About this task -> Your answer should consist of each line from the data below that contains "negara".

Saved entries
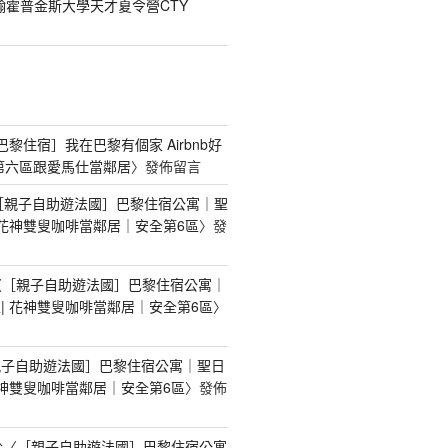
翰霍普金斯大學天才夏令營CTY
[巴黎住宿］我在巴黎有個家 Airbnb好
第六區跟愛馬仕當鄰居
〉發佈留言
［親子自助遊法國］巴黎住宿公寓｜聖
 花神雙叟咖啡當鄰居｜安全第6區
〉發
〈
［親子自助遊法國］巴黎住宿公寓｜
| 花神雙叟咖啡當鄰居｜安全第6區
〉
親子自助遊法國］巴黎住宿公寓｜聖日
花神雙叟咖啡當鄰居｜安全第6區
〉發佈
於〈
［親子自助遊法國］巴黎住宿公寓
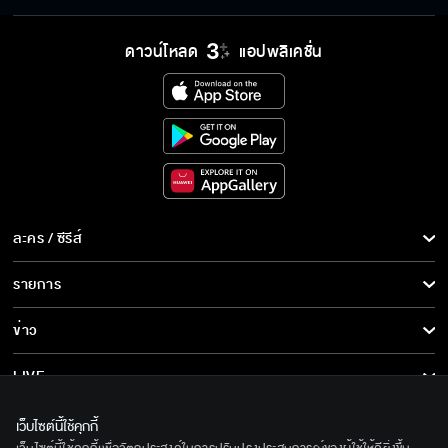
พร้อมรับตราไปรษณียากรที่
เนื่
ระลึก 80 พรรษาฯ อันทรง
พระ
คุณค่า
ดาวน์โหลด
แอปพลิเคชั่น
ละคร / ซีรีส์
ละคร/ซีรีส์
รายการ
ซีรีส์นานาชาติ
รายการทั้งหมด
ข่าว
การ์ตูน & เกม
ข่าวทั้งหมด
LIVE
รายการข่าว
ทีวีออนไลน์
เกี่ยวกับเรา
เว็บไซต์นี้ใช้คุกกี้
ข่าวประชาสัมพันธ์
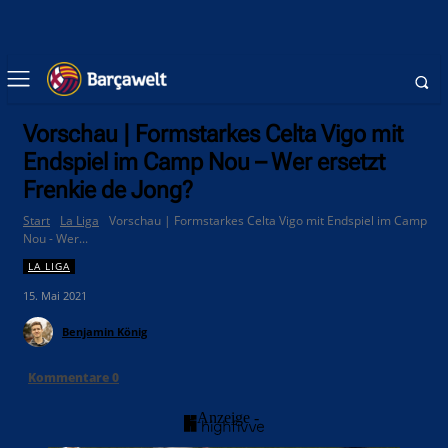
Vorschau | Formstarkes Celta Vigo mit
Endspiel im Camp Nou – Wer ersetzt
Frenkie de Jong?
Start
La Liga
Vorschau | Formstarkes Celta Vigo mit Endspiel im Camp
Nou - Wer...
LA LIGA
15. Mai 2021
Benjamin König
Kommentare
0
- Anzeige -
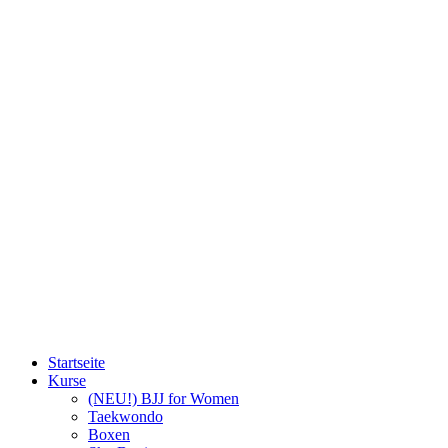
Startseite
Kurse
(NEU!) BJJ for Women
Taekwondo
Boxen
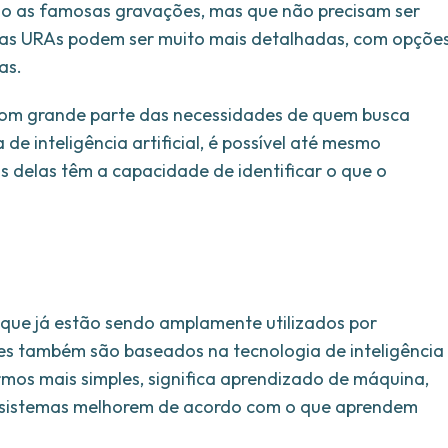
São as famosas gravações, mas que não precisam ser
, as URAs podem ser muito mais detalhadas, com opçõe
as.
com grande parte das necessidades de quem busca
e inteligência artificial, é possível até mesmo
s delas têm a capacidade de identificar o que o
que já estão sendo amplamente utilizados por
es também são baseados na tecnologia de inteligência
ermos mais simples, significa aprendizado de máquina,
 sistemas melhorem de acordo com o que aprendem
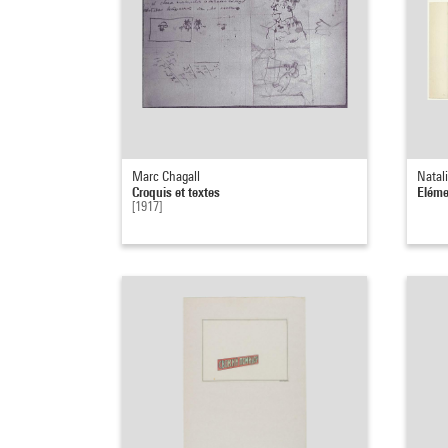
Marc Chagall
Natal
Croquis et textes
Eléme
[1917]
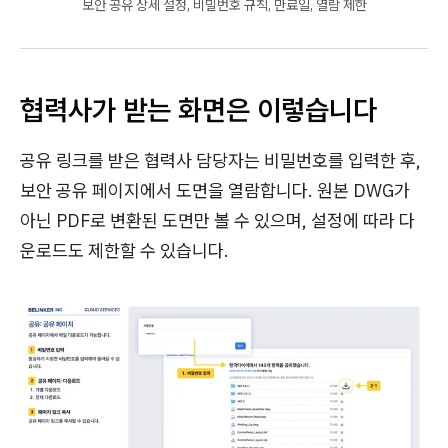
보안 공유 상세 설정, 비밀번호 규칙, 만료일, 열람 제한
협력사가 받는 화면은 이렇습니다
공유 링크를 받은 협력사 담당자는 비밀번호를 입력한 후,
보안 공유 페이지에서 도면을 열람합니다. 원본 DWG가
아닌 PDF로 변환된 도면만 볼 수 있으며, 설정에 따라 다
운로드도 제한할 수 있습니다.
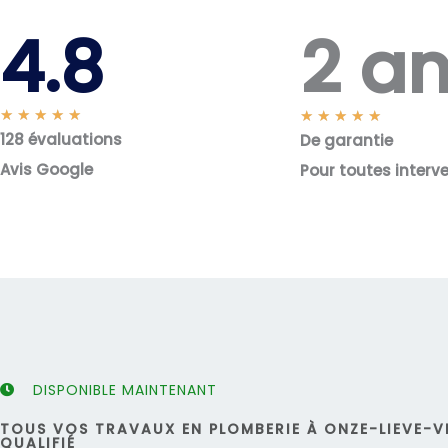
2 a
4.8
N
★
★
★
★
★
N
★
★
★
★
★
128 évaluations
o
De garantie
o
t
t
Avis Google
Pour toutes interv
é
é
5
5
s
s
u
u
r
r
5
5
DISPONIBLE MAINTENANT
TOUS VOS TRAVAUX EN PLOMBERIE À ONZE-LIEVE-
QUALIFIÉ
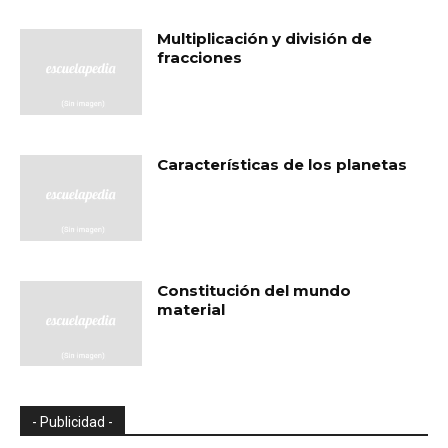
Multiplicación y división de
fracciones
Características de los planetas
Constitución del mundo
material
- Publicidad -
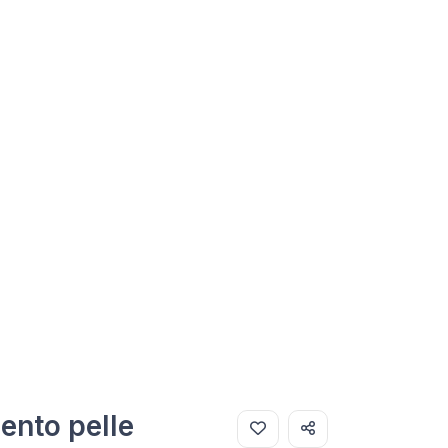
ento pelle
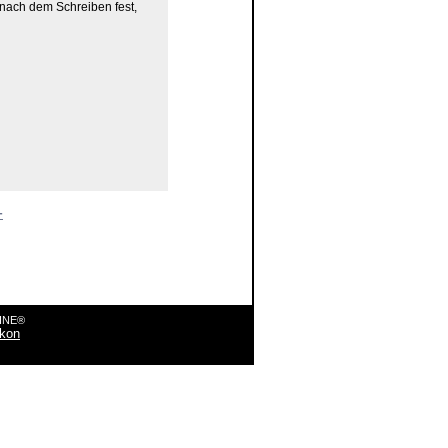
 nach dem Schreiben fest,
-
LINE®
ikon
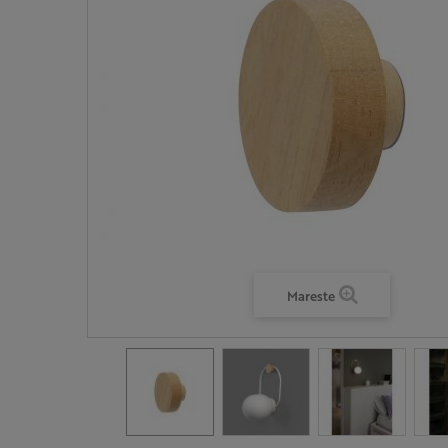
Mareste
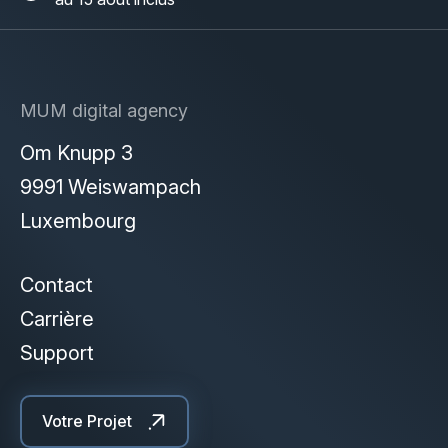
MUM digital agency
Om Knupp 3
9991 Weiswampach
Luxembourg
Contact
Carrière
Support
Votre Projet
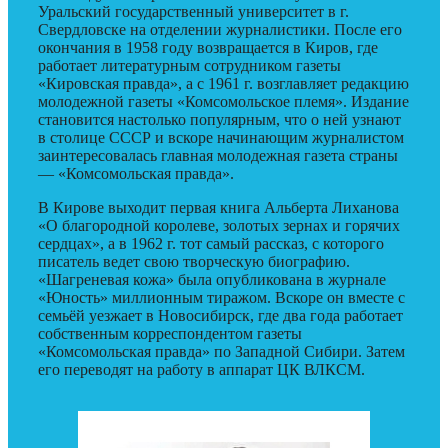
Уральский государственный университет в г.
Свердловске на отделении журналистики. После его
окончания в 1958 году возвращается в Киров, где
работает литературным сотрудником газеты
«Кировская правда», а с 1961 г. возглавляет редакцию
молодежной газеты «Комсомольское племя». Издание
становится настолько популярным, что о ней узнают
в столице СССР и вскоре начинающим журналистом
заинтересовалась главная молодежная газета страны
— «Комсомольская правда».
В Кирове выходит первая книга Альберта Лиханова
«О благородной королеве, золотых зернах и горячих
сердцах», а в 1962 г. тот самый рассказ, с которого
писатель ведет свою творческую биографию.
«Шагреневая кожа» была опубликована в журнале
«Юность» миллионным тиражом. Вскоре он вместе с
семьёй уезжает в Новосибирск, где два года работает
собственным корреспондентом газеты
«Комсомольская правда» по Западной Сибири. Затем
его переводят на работу в аппарат ЦК ВЛКСМ.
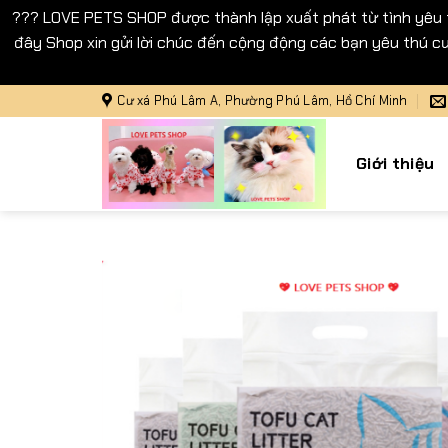
??? LOVE PETS SHOP được thành lập xuất phát từ tình yêu
đây Shop xin gửi lời chúc đến cộng động các bạn yêu thú cư
Bỏ
Cư xá Phú Lâm A, Phường Phú Lâm, Hồ Chí Minh
qua
nội
Giới thiệu
dung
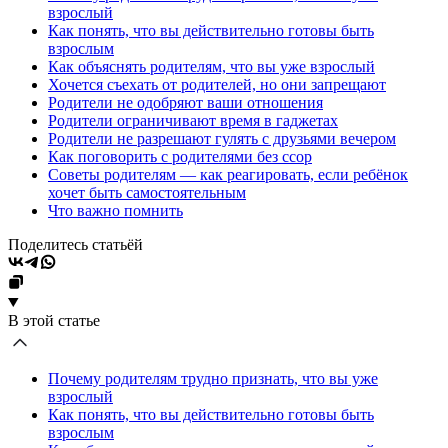
взрослый
Как понять, что вы действительно готовы быть
взрослым
Как объяснять родителям, что вы уже взрослый
Хочется съехать от родителей, но они запрещают
Родители не одобряют ваши отношения
Родители ограничивают время в гаджетах
Родители не разрешают гулять с друзьями вечером
Как поговорить с родителями без ссор
Советы родителям — как реагировать, если ребёнок
хочет быть самостоятельным
Что важно помнить
Поделитесь статьёй
В этой статье
Почему родителям трудно признать, что вы уже
взрослый
Как понять, что вы действительно готовы быть
взрослым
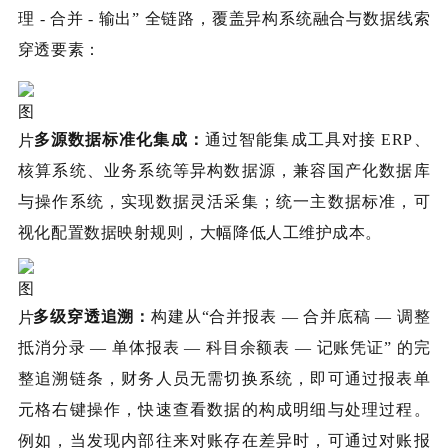
理 - 合并 - 输出” 全链路，覆盖异构系统融合与数据线索
穿透要素：
多源数据标准化集成：
通过智能集成工具对接 ERP、
核算系统、业务系统等异构数据源，兼容国产化数据库
与操作系统，实现数据灵活采集；统一主数据标准，可
视化配置数据映射规则，大幅降低人工维护成本。
多级穿透追溯：
构建从“合并报表 — 合并底稿 — 调整
抵消分录 — 单体报表 — 科目余额表 — 记账凭证” 的完
整追溯链条，财务人员无需切换系统，即可通过报表单
元格右键操作，快速查看数据的构成明细与处理过程。
例如，当发现内部往来对账存在差异时，可通过对账报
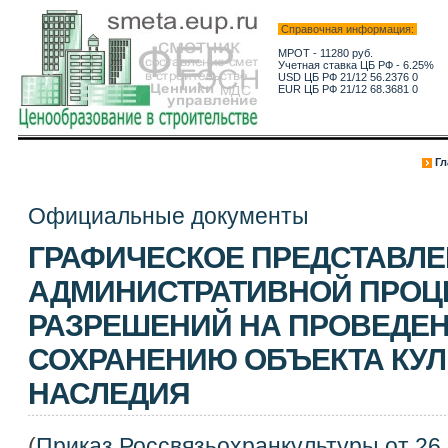
Справочная информация:
МРОТ - 11280 руб.
Учетная ставка ЦБ РФ - 6.25%
USD ЦБ РФ 21/12 56.2376 0
EUR ЦБ РФ 21/12 68.3681 0
Гл
Официальные документы
ГРАФИЧЕСКОЕ ПРЕДСТАВЛ
АДМИНИСТРАТИВНОЙ ПРОЦ
РАЗРЕШЕНИЙ НА ПРОВЕДЕН
СОХРАНЕНИЮ ОБЪЕКТА КУЛ
НАСЛЕДИЯ
(
Приказ Россвязьохранкультуры от 26.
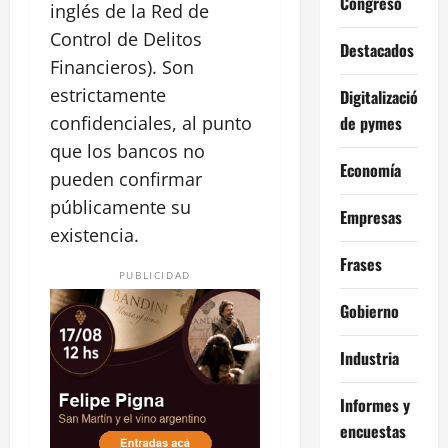
Congreso
inglés de la Red de
Control de Delitos
Destacados
Financieros). Son
estrictamente
Digitalización
de pymes
confidenciales, al punto
que los bancos no
Economía
pueden confirmar
públicamente su
Empresas
existencia.
Frases
PUBLICIDAD
Gobierno
Industria
Informes y
encuestas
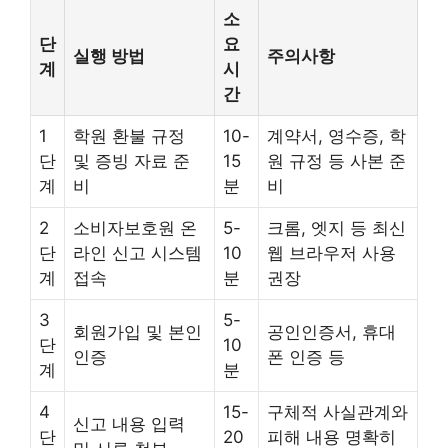
소
단
요
실행 방법
주의사항
계
시
간
1
학원 환불 규정
10-
계약서, 영수증, 학
단
및 증빙 자료 준
15
원 규정 등 사본 준
계
비
분
비
2
소비자보호원 온
5-
크롬, 엣지 등 최신
단
라인 신고 시스템
10
웹 브라우저 사용
계
접속
분
권장
3
5-
회원가입 및 본인
공인인증서, 휴대
단
10
인증
폰 인증 등
계
분
4
15-
구체적 사실관계와
신고 내용 입력
단
20
피해 내용 명확히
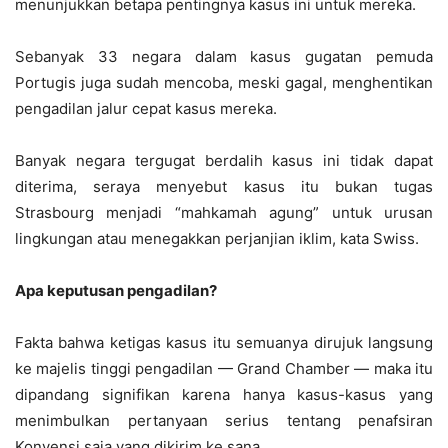
menunjukkan betapa pentingnya kasus ini untuk mereka.
Sebanyak 33 negara dalam kasus gugatan pemuda
Portugis juga sudah mencoba, meski gagal, menghentikan
pengadilan jalur cepat kasus mereka.
Banyak negara tergugat berdalih kasus ini tidak dapat
diterima, seraya menyebut kasus itu bukan tugas
Strasbourg menjadi “mahkamah agung” untuk urusan
lingkungan atau menegakkan perjanjian iklim, kata Swiss.
Apa keputusan pengadilan?
Fakta bahwa ketigas kasus itu semuanya dirujuk langsung
ke majelis tinggi pengadilan — Grand Chamber — maka itu
dipandang signifikan karena hanya kasus-kasus yang
menimbulkan pertanyaan serius tentang penafsiran
Konvensi saja yang dikirim ke sana.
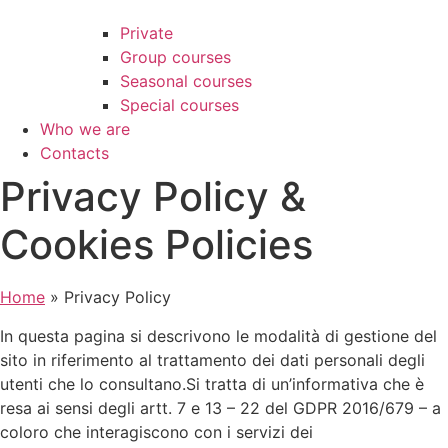
Private
Group courses
Seasonal courses
Special courses
Who we are
Contacts
Privacy Policy &
Cookies Policies
Home
»
Privacy Policy
In questa pagina si descrivono le modalità di gestione del
sito in riferimento al trattamento dei dati personali degli
utenti che lo consultano.Si tratta di un’informativa che è
resa ai sensi degli artt. 7 e 13 – 22 del GDPR 2016/679 – a
coloro che interagiscono con i servizi dei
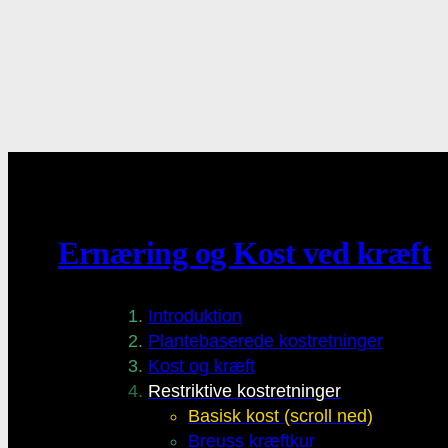
Ernæring og Kost ved kræft
Introduktion
Plantebaserede kostretninger
Kost og kræft
Restriktive kostretninger
Basisk kost (scroll ned)
Breuss kræftkur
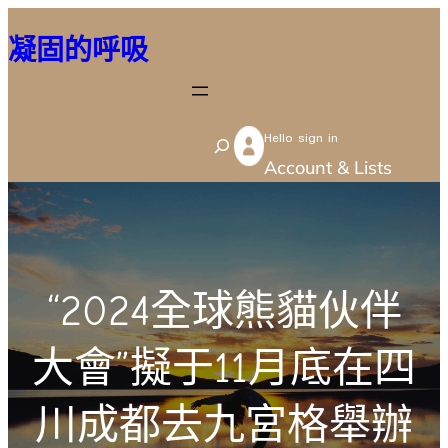
跳
凝固的呼吸
至
主
要
Hello sign in
內
S
Account & Lists
容
e
a
r
c
“2024全球熊貓伙伴
h
大會”擬于11月底在四
川成都去九宮格舉辦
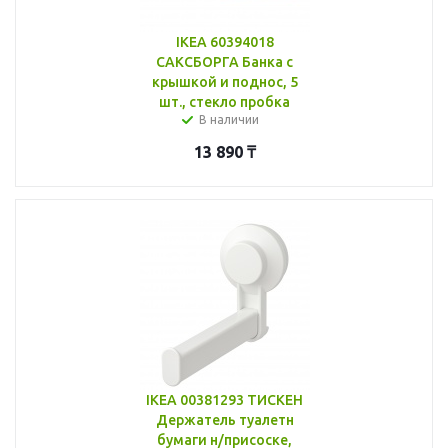
IKEA 60394018
САКСБОРГА Банка с
крышкой и поднос, 5
шт., стекло пробка
В наличии
13 890
₸
IKEA 00381293 ТИСКЕН
Держатель туалетн
бумаги н/присоске,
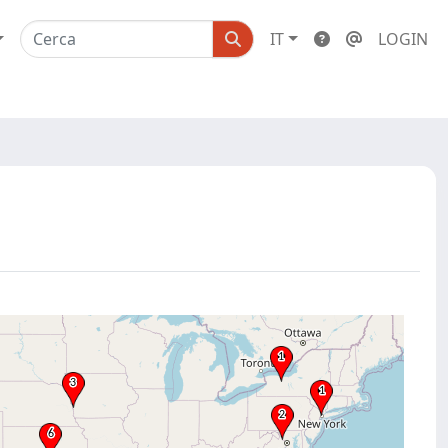
IT
LOGIN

Written answer ->
Sebanyak 33 negara dalam kasus gugatan pemuda
Banyak negara tergugat berdalih kasus ini tidak dapat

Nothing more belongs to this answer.